GEOS-2km During The 2025 NOAA-HWT Spring Forecast Experiment

GEOS-2km During The 2025 NOAA-HWT Spring Forecast Experiment

Authors: Gary Partyka, Bill Putman, Bennett Erdman

Published December 19, 2025

The GMAO again participated in NOAA’s Hazardous Weather Testbed Spring Forecast Experiment. By integrating operational National Weather Service forecasters with research meteorologists, this month-long annual experiment located at the National Weather Center in Norman, Oklahoma sets out, among other topics in severe thunderstorm research, to answer the following questions:

1. How well are the current state-of-the-art deterministic convection allowing models (CAM)s forecasting severe convective storms during the two-to-three-day range?

2. Which of these models perform best in that timeframe in terms of identifying severe thunderstorm attributes, including tornadoes, large hail, or severe surface wind gusts?



Figure 1: The convective thunderstorm activity which occurred the evening of Friday, May 30th in the Mid-Atlantic (left panel) was handled well by GEOS-2km, as shown in the radar reflectivity 25 hours out from model run on 2025-05-30 00z (right panel).

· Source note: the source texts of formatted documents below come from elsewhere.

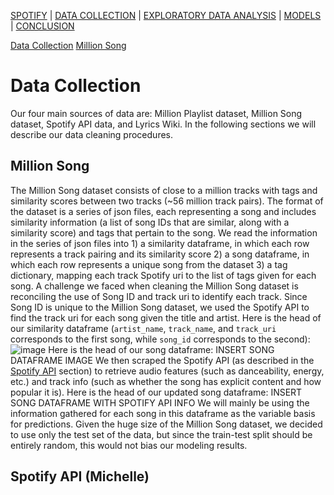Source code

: [SPOTIFY](https://lovespotify.github.io/) | [DATA COLLECTION](https://lovespotify.github.io/data) | [EXPLORATORY DATA ANALYSIS](https://lovespotify.github.io/eda) | [MODELS](https://lovespotify.github.io/models) | [CONCLUSION](https://lovespotify.github.io/conclusions)

[Data Collection](#Data-Collection)
[Million Song](#Million-Song)

# Data Collection
Our four main sources of data are: Million Playlist dataset, Million Song dataset, Spotify API data, and Lyrics Wiki. In the following sections we will describe our data cleaning procedures.

## Million Song
The Million Song dataset consists of close to a million tracks with tags and similarity scores between two tracks (~56 million track pairs). The format of the dataset is a series of json files, each representing a song and includes similarity information (a list of song IDs that are similar, along with a similarity score) and tags that pertain to the song. We read the information in the series of json files into 1) a similarity dataframe, in which each row represents a track pairing and its similarity score 2) a song dataframe, in which each row represents a unique song from the dataset 3) a tag dictionary, mapping each track Spotify uri to the list of tags given for each song. A challenge we faced when cleaning the Million Song dataset is reconciling the use of Song ID and track uri to identify each track. Since Song ID is unique to the Million Song dataset, we used the Spotify API to find the track uri for each song given the title and artist. Here is the head of our similarity dataframe (`artist_name`, `track_name`, and `track_uri` corresponds to the first song, while `song_id` corresponds to the second):
![image](https://user-images.githubusercontent.com/16892763/70465217-79d67f00-1a8e-11ea-98c9-9a2135f92f7a.png)
Here is the head of our song dataframe:
INSERT SONG DATAFRAME IMAGE
We then scraped the Spotify API (as described in the [Spotify API](#Spotify-API) section) to retrieve audio features (such as danceability, energy, etc.) and track info (such as whether the song has explicit content and how popular it is). Here is the head of our updated song dataframe:
INSERT SONG DATAFRAME WITH SPOTIFY API INFO
We will mainly be using the information gathered for each song in this dataframe as the variable basis for predictions. 
Given the huge size of the Million Song dataset, we decided to use only the test set of the data, but since the train-test split should be entirely random, this would not bias our modeling results. 

## Spotify API (Michelle)
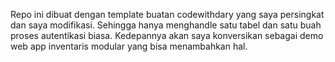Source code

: Repo ini dibuat dengan template buatan codewithdary yang saya persingkat dan saya modifikasi. Sehingga hanya menghandle satu tabel dan satu buah proses autentikasi biasa. Kedepannya akan saya konversikan sebagai demo web app inventaris modular yang bisa menambahkan hal.
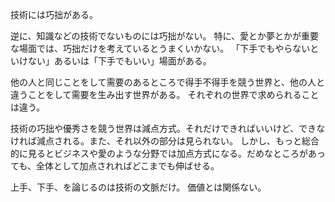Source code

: 技術には巧拙がある。

逆に、知識などの技術でないものには巧拙がない。
特に、愛とか夢とかが重要な場面では、巧拙だけを考えているとうまくいかない。
「下手でもやらないといけない」あるいは「下手でもいい」場面がある。

他の人と同じことをして需要のあるところで得手不得手を競う世界と、他の人と違うことをして需要を生み出す世界がある。
それぞれの世界で求められることは違う。

技術の巧拙や優秀さを競う世界は減点方式。それだけできればいいけど、できなければ減点される。また、それ以外の部分は見られない。
しかし、もっと総合的に見るとビジネスや愛のような分野では加点方式になる。だめなところがあっても、全体として加点されればどこまでも伸ばせる。

上手、下手、を論じるのは技術の文脈だけ。
価値とは関係ない。
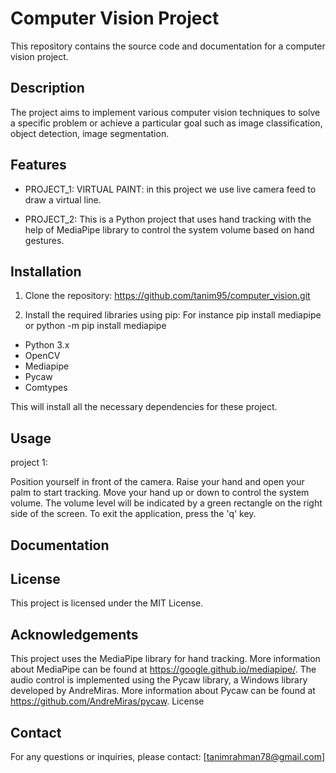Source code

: # Computer Vision Project

This repository contains the source code and documentation for a computer vision project.

## Description

The project aims to implement various computer vision techniques to solve a specific problem or achieve a particular goal such as image classification, object detection, image segmentation.

## Features

- PROJECT_1: VIRTUAL PAINT: in this project we use live camera feed to draw a virtual line.

- PROJECT_2: This is a Python project that uses hand tracking with the help of MediaPipe library to control the system volume based on hand gestures.

## Installation

1. Clone the repository: https://github.com/tanim95/computer_vision.git

2. Install the required libraries using pip: For instance pip install mediapipe or python -m pip install mediapipe

- Python 3.x
- OpenCV
- Mediapipe
- Pycaw
- Comtypes

This will install all the necessary dependencies for these project.

## Usage

project 1:

Position yourself in front of the camera.
Raise your hand and open your palm to start tracking.
Move your hand up or down to control the system volume.
The volume level will be indicated by a green rectangle on the right side of the screen.
To exit the application, press the 'q' key.

## Documentation

## License

This project is licensed under the MIT License.

## Acknowledgements

This project uses the MediaPipe library for hand tracking. More information about MediaPipe can be found at https://google.github.io/mediapipe/.
The audio control is implemented using the Pycaw library, a Windows library developed by AndreMiras. More information about Pycaw can be found at https://github.com/AndreMiras/pycaw.
License

## Contact

For any questions or inquiries, please contact: [tanimrahman78@gmail.com]
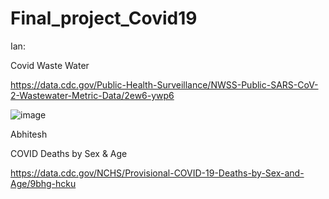 # Final_project_Covid19



Ian:

Covid Waste Water

https://data.cdc.gov/Public-Health-Surveillance/NWSS-Public-SARS-CoV-2-Wastewater-Metric-Data/2ew6-ywp6

![image](https://user-images.githubusercontent.com/68198233/165418800-78e1daa2-5167-4400-9e15-475f99f2ad00.png)



Abhitesh

COVID Deaths by Sex & Age

https://data.cdc.gov/NCHS/Provisional-COVID-19-Deaths-by-Sex-and-Age/9bhg-hcku
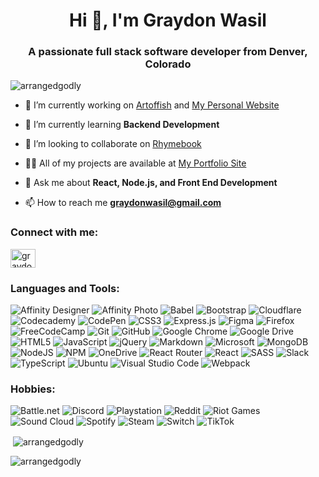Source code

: <h1 align="center">Hi 👋, I'm Graydon Wasil</h1>
<h3 align="center">A passionate full stack software developer from Denver, Colorado</h3>

<p align="left"> <img src="https://komarev.com/ghpvc/?username=arrangedgodly&label=Profile%20views&color=0e75b6&style=flat" alt="arrangedgodly" /> </p>

- 🔭 I’m currently working on [Artoffish](https://arrangedgodly.com/art-gallery/) and [My Personal Website](https://graydonwasil.com/)

- 🌱 I’m currently learning **Backend Development**

- 👯 I’m looking to collaborate on [Rhymebook](https://rhymebook.graydonwasil.com/)

- 👨‍💻 All of my projects are available at [My Portfolio Site](https://arrangedgodly.com/portfolio/)

- 💬 Ask me about **React, Node.js, and Front End Development**

- 📫 How to reach me **graydonwasil@gmail.com**

<h3 align="left">Connect with me:</h3>
<p align="left">
<a href="https://linkedin.com/in/graydon-wasil" target="blank"><img align="center" src="https://raw.githubusercontent.com/rahuldkjain/github-profile-readme-generator/master/src/images/icons/Social/linked-in-alt.svg" alt="graydon-wasil" height="30" width="40" /></a>
</p>

<h3 align="left">Languages and Tools:</h3>

![Affinity Designer](https://img.shields.io/badge/affinity%20desginer-%231B72BE.svg?style=for-the-badge&logo=affinity-designer&logoColor=white)
![Affinity Photo](https://img.shields.io/badge/affinityphoto-%237E4DD2.svg?style=for-the-badge&logo=affinity-photo&logoColor=white)
![Babel](https://img.shields.io/badge/Babel-F9DC3e?style=for-the-badge&logo=babel&logoColor=black)
![Bootstrap](https://img.shields.io/badge/bootstrap-%23563D7C.svg?style=for-the-badge&logo=bootstrap&logoColor=white)
![Cloudflare](https://img.shields.io/badge/Cloudflare-F38020?style=for-the-badge&logo=Cloudflare&logoColor=white)
![Codecademy](https://img.shields.io/badge/Codecademy-FFF0E5?style=for-the-badge&logo=codecademy&logoColor=1F243A)
![CodePen](https://img.shields.io/badge/Codepen-000000?style=for-the-badge&logo=codepen&logoColor=white)
![CSS3](https://img.shields.io/badge/css3-%231572B6.svg?style=for-the-badge&logo=css3&logoColor=white)
![Express.js](https://img.shields.io/badge/express.js-%23404d59.svg?style=for-the-badge&logo=express&logoColor=%2361DAFB)
![Figma](https://img.shields.io/badge/figma-%23F24E1E.svg?style=for-the-badge&logo=figma&logoColor=white)
![Firefox](https://img.shields.io/badge/Firefox-FF7139?style=for-the-badge&logo=Firefox-Browser&logoColor=white)
![FreeCodeCamp](https://img.shields.io/badge/Freecodecamp-%23123.svg?&style=for-the-badge&logo=freecodecamp&logoColor=green)
![Git](https://img.shields.io/badge/git-%23F05033.svg?style=for-the-badge&logo=git&logoColor=white)
![GitHub](https://img.shields.io/badge/github-%23121011.svg?style=for-the-badge&logo=github&logoColor=white)
![Google Chrome](https://img.shields.io/badge/Google%20Chrome-4285F4?style=for-the-badge&logo=GoogleChrome&logoColor=white)
![Google Drive](https://img.shields.io/badge/Google%20Drive-4285F4?style=for-the-badge&logo=googledrive&logoColor=white)
![HTML5](https://img.shields.io/badge/html5-%23E34F26.svg?style=for-the-badge&logo=html5&logoColor=white)
![JavaScript](https://img.shields.io/badge/javascript-%23323330.svg?style=for-the-badge&logo=javascript&logoColor=%23F7DF1E)
![jQuery](https://img.shields.io/badge/jquery-%230769AD.svg?style=for-the-badge&logo=jquery&logoColor=white)
![Markdown](https://img.shields.io/badge/markdown-%23000000.svg?style=for-the-badge&logo=markdown&logoColor=white)
![Microsoft](https://img.shields.io/badge/Microsoft-0078D4?style=for-the-badge&logo=microsoft&logoColor=white)
![MongoDB](https://img.shields.io/badge/MongoDB-%234ea94b.svg?style=for-the-badge&logo=mongodb&logoColor=white)
![NodeJS](https://img.shields.io/badge/node.js-6DA55F?style=for-the-badge&logo=node.js&logoColor=white)
![NPM](https://img.shields.io/badge/NPM-%23000000.svg?style=for-the-badge&logo=npm&logoColor=white)
![OneDrive](https://img.shields.io/badge/OneDrive-white?style=for-the-badge&logo=Microsoft%20OneDrive&logoColor=0078D4)
![React Router](https://img.shields.io/badge/React_Router-CA4245?style=for-the-badge&logo=react-router&logoColor=white)
![React](https://img.shields.io/badge/react-%2320232a.svg?style=for-the-badge&logo=react&logoColor=%2361DAFB)
![SASS](https://img.shields.io/badge/SASS-hotpink.svg?style=for-the-badge&logo=SASS&logoColor=white)
![Slack](https://img.shields.io/badge/Slack-4A154B?style=for-the-badge&logo=slack&logoColor=white)
![TypeScript](https://img.shields.io/badge/typescript-%23007ACC.svg?style=for-the-badge&logo=typescript&logoColor=white)
![Ubuntu](https://img.shields.io/badge/Ubuntu-E95420?style=for-the-badge&logo=ubuntu&logoColor=white)
![Visual Studio Code](https://img.shields.io/badge/Visual%20Studio%20Code-0078d7.svg?style=for-the-badge&logo=visual-studio-code&logoColor=white)
![Webpack](https://img.shields.io/badge/webpack-%238DD6F9.svg?style=for-the-badge&logo=webpack&logoColor=black)


<h3 align="left">Hobbies:</h3>

![Battle.net](https://img.shields.io/badge/battle.net-%2300AEFF.svg?style=for-the-badge&logo=battle.net&logoColor=white)
![Discord](https://img.shields.io/badge/Discord-%237289DA.svg?style=for-the-badge&logo=discord&logoColor=white)
![Playstation](https://img.shields.io/badge/Playstation-003791?style=for-the-badge&logo=playstation&logoColor=white)
![Reddit](https://img.shields.io/badge/Reddit-%23FF4500.svg?style=for-the-badge&logo=Reddit&logoColor=white)
![Riot Games](https://img.shields.io/badge/riotgames-D32936.svg?style=for-the-badge&logo=riotgames&logoColor=white)
![Sound Cloud](https://img.shields.io/badge/sound%20cloud-FF5500?style=for-the-badge&logo=soundcloud&logoColor=white)
![Spotify](https://img.shields.io/badge/Spotify-1ED760?style=for-the-badge&logo=spotify&logoColor=white)
![Steam](https://img.shields.io/badge/steam-%23000000.svg?style=for-the-badge&logo=steam&logoColor=white)
![Switch](https://img.shields.io/badge/Switch-E60012?style=for-the-badge&logo=nintendo-switch&logoColor=white)
![TikTok](https://img.shields.io/badge/TikTok-%23000000.svg?style=for-the-badge&logo=TikTok&logoColor=white)
 

<p>&nbsp;<img align="center" src="https://github-readme-stats.vercel.app/api?username=arrangedgodly&show_icons=true&locale=en" alt="arrangedgodly" /></p>

<p><img align="center" src="https://github-readme-streak-stats.herokuapp.com/?user=arrangedgodly&" alt="arrangedgodly" /></p>
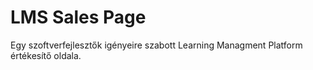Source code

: # LMS Sales Page

Egy szoftverfejlesztők igényeire szabott Learning Managment Platform értékesítő oldala.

Figure 2: NASA-FV3 (GEOS, gray square) had probability of detection and critical success index scores as good as operational models like the High-Resolution Rapid Refresh (HRRR), green star).


Over five weeks, the pool of forecasters ran five flagship CAMs – one being the 2km version of the GMAO’s Goddard Earth Observing System (GEOS), or GEOS-2km – daily, and evaluators scored them via objective and subjective methods. Objective evaluations included success ratio scorings (Figure 2) and RMSE comparisons (Figure 3), while subjective methods included a blind intercomparison ranking of all five models against observations (Figure 4). These tests were carried out weekly, then again at the end. 



Figure 3: Evaluations from the 2025 SFE show the lack of radar assimilation in GEOS-2km (top, blue line) affecting the RMSE values for first few hours after initialization, with HRRR (top, red line) outperforming it.  By hour 7, though, GEOS-2km overcomes this difference and outperforms the operational HRRR model all the way up to 48-hours out.


Figure 4: NASA GEOS-2km outperformed all regional models in Day 3 subjective analysis. This subjective scoring methodology had participating scientists blindly compare all model’s output to observations, then rank them 1-5. These plots are scores for radar reflectivity and updraft helicity, including mean scores displayed above each model plot, count and median metrics, and the general distribution of scores depicted by the shape of each model’s colored figure.


This spring, we proudly announce that GMAO’s GEOS-2km model was rated the highest among the five models in Day 3 blind inter-comparison evaluations. This represents a marked year-over-year improvement, owing to several physics advancements in GEOS models achieved by the model development group, led by Bill Putman.